Documents fournis:
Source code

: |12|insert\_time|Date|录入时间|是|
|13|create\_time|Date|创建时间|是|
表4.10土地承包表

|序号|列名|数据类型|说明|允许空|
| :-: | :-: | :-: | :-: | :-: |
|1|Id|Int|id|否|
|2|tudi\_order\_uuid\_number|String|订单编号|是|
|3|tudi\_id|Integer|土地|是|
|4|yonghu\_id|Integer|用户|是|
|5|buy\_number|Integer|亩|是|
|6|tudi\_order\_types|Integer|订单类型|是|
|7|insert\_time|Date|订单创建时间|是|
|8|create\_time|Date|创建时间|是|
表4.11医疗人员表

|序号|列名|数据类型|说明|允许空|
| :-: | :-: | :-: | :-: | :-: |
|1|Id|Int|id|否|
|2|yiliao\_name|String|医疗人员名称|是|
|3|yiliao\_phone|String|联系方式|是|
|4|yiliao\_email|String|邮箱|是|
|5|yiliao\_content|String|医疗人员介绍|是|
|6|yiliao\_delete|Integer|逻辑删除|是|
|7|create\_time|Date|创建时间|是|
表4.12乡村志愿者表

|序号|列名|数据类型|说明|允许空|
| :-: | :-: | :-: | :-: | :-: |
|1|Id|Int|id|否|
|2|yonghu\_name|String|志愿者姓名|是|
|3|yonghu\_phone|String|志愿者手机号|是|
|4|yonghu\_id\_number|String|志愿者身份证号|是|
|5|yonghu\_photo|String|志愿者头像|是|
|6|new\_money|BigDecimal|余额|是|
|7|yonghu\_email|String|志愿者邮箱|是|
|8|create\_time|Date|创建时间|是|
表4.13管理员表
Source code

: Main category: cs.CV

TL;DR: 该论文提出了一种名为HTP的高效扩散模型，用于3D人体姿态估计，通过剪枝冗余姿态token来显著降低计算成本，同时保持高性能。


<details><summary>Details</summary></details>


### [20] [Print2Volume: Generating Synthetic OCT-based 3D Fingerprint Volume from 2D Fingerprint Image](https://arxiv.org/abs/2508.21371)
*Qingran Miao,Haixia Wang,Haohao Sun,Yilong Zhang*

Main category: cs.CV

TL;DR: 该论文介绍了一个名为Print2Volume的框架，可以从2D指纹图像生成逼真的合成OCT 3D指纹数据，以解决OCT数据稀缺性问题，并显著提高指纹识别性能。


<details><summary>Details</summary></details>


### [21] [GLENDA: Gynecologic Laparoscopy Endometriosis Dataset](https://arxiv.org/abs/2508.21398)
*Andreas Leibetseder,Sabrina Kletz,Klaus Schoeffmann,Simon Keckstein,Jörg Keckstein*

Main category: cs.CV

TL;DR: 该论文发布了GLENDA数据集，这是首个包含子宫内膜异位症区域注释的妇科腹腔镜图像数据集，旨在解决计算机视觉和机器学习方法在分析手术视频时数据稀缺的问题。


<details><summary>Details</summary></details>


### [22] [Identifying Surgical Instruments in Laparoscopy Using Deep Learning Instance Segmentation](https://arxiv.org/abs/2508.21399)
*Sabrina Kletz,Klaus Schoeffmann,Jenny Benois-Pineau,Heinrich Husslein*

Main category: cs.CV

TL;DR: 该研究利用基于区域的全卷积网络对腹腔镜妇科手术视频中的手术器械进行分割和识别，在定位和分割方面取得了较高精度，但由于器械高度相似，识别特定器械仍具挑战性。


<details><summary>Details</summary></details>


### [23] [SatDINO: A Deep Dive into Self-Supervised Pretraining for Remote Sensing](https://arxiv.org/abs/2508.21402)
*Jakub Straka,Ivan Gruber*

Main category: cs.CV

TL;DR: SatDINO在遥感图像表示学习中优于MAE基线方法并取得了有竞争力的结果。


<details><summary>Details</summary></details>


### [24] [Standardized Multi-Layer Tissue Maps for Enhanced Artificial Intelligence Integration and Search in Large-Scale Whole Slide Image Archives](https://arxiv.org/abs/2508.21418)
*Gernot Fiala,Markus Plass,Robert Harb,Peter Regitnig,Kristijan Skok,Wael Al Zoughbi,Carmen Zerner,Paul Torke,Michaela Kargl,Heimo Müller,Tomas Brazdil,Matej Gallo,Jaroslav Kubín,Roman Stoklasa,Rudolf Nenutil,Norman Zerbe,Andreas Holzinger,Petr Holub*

Travail à faire: Veuillez extraire le texte source de tous les documents ci-dessus en recopiant chaque ligne à l'identique.

Résultat obtenu:
Source code

: |12|insert\_time|Date|录入时间|是|
|13|create\_time|Date|创建时间|是|
表4.10土地承包表

|序号|列名|数据类型|说明|允许空|
| :-: | :-: | :-: | :-: | :-: |
|1|Id|Int|id|否|
|2|tudi\_order\_uuid\_number|String|订单编号|是|
|3|tudi\_id|Integer|土地|是|
|4|yonghu\_id|Integer|用户|是|
|5|buy\_number|Integer|亩|是|
|6|tudi\_order\_types|Integer|订单类型|是|
|7|insert\_time|Date|订单创建时间|是|
|8|create\_time|Date|创建时间|是|
表4.11医疗人员表

|序号|列名|数据类型|说明|允许空|
| :-: | :-: | :-: | :-: | :-: |
|1|Id|Int|id|否|
|2|yiliao\_name|String|医疗人员名称|是|
|3|yiliao\_phone|String|联系方式|是|
|4|yiliao\_email|String|邮箱|是|
|5|yiliao\_content|String|医疗人员介绍|是|
|6|yiliao\_delete|Integer|逻辑删除|是|
|7|create\_time|Date|创建时间|是|
表4.12乡村志愿者表

|序号|列名|数据类型|说明|允许空|
| :-: | :-: | :-: | :-: | :-: |
|1|Id|Int|id|否|
|2|yonghu\_name|String|志愿者姓名|是|
|3|yonghu\_phone|String|志愿者手机号|是|
|4|yonghu\_id\_number|String|志愿者身份证号|是|
|5|yonghu\_photo|String|志愿者头像|是|
|6|new\_money|BigDecimal|余额|是|
|7|yonghu\_email|String|志愿者邮箱|是|
|8|create\_time|Date|创建时间|是|
表4.13管理员表
Source code

: Main category: cs.CV

TL;DR: 该论文提出了一种名为HTP的高效扩散模型，用于3D人体姿态估计，通过剪枝冗余姿态token来显著降低计算成本，同时保持高性能。


<details><summary>Details</summary></details>


### [20] [Print2Volume: Generating Synthetic OCT-based 3D Fingerprint Volume from 2D Fingerprint Image](https://arxiv.org/abs/2508.21371)
*Qingran Miao,Haixia Wang,Haohao Sun,Yilong Zhang*

Main category: cs.CV

TL;DR: 该论文介绍了一个名为Print2Volume的框架，可以从2D指纹图像生成逼真的合成OCT 3D指纹数据，以解决OCT数据稀缺性问题，并显著提高指纹识别性能。


<details><summary>Details</summary></details>


### [21] [GLENDA: Gynecologic Laparoscopy Endometriosis Dataset](https://arxiv.org/abs/2508.21398)
*Andreas Leibetseder,Sabrina Kletz,Klaus Schoeffmann,Simon Keckstein,Jörg Keckstein*

Main category: cs.CV

TL;DR: 该论文发布了GLENDA数据集，这是首个包含子宫内膜异位症区域注释的妇科腹腔镜图像数据集，旨在解决计算机视觉和机器学习方法在分析手术视频时数据稀缺的问题。


<details><summary>Details</summary></details>


### [22] [Identifying Surgical Instruments in Laparoscopy Using Deep Learning Instance Segmentation](https://arxiv.org/abs/2508.21399)
*Sabrina Kletz,Klaus Schoeffmann,Jenny Benois-Pineau,Heinrich Husslein*

Main category: cs.CV

TL;DR: 该研究利用基于区域的全卷积网络对腹腔镜妇科手术视频中的手术器械进行分割和识别，在定位和分割方面取得了较高精度，但由于器械高度相似，识别特定器械仍具挑战性。


<details><summary>Details</summary></details>


### [23] [SatDINO: A Deep Dive into Self-Supervised Pretraining for Remote Sensing](https://arxiv.org/abs/2508.21402)
*Jakub Straka,Ivan Gruber*

Main category: cs.CV

TL;DR: SatDINO在遥感图像表示学习中优于MAE基线方法并取得了有竞争力的结果。


<details><summary>Details</summary></details>


### [24] [Standardized Multi-Layer Tissue Maps for Enhanced Artificial Intelligence Integration and Search in Large-Scale Whole Slide Image Archives](https://arxiv.org/abs/2508.21418)
*Gernot Fiala,Markus Plass,Robert Harb,Peter Regitnig,Kristijan Skok,Wael Al Zoughbi,Carmen Zerner,Paul Torke,Michaela Kargl,Heimo Müller,Tomas Brazdil,Matej Gallo,Jaroslav Kubín,Roman Stoklasa,Rudolf Nenutil,Norman Zerbe,Andreas Holzinger,Petr Holub*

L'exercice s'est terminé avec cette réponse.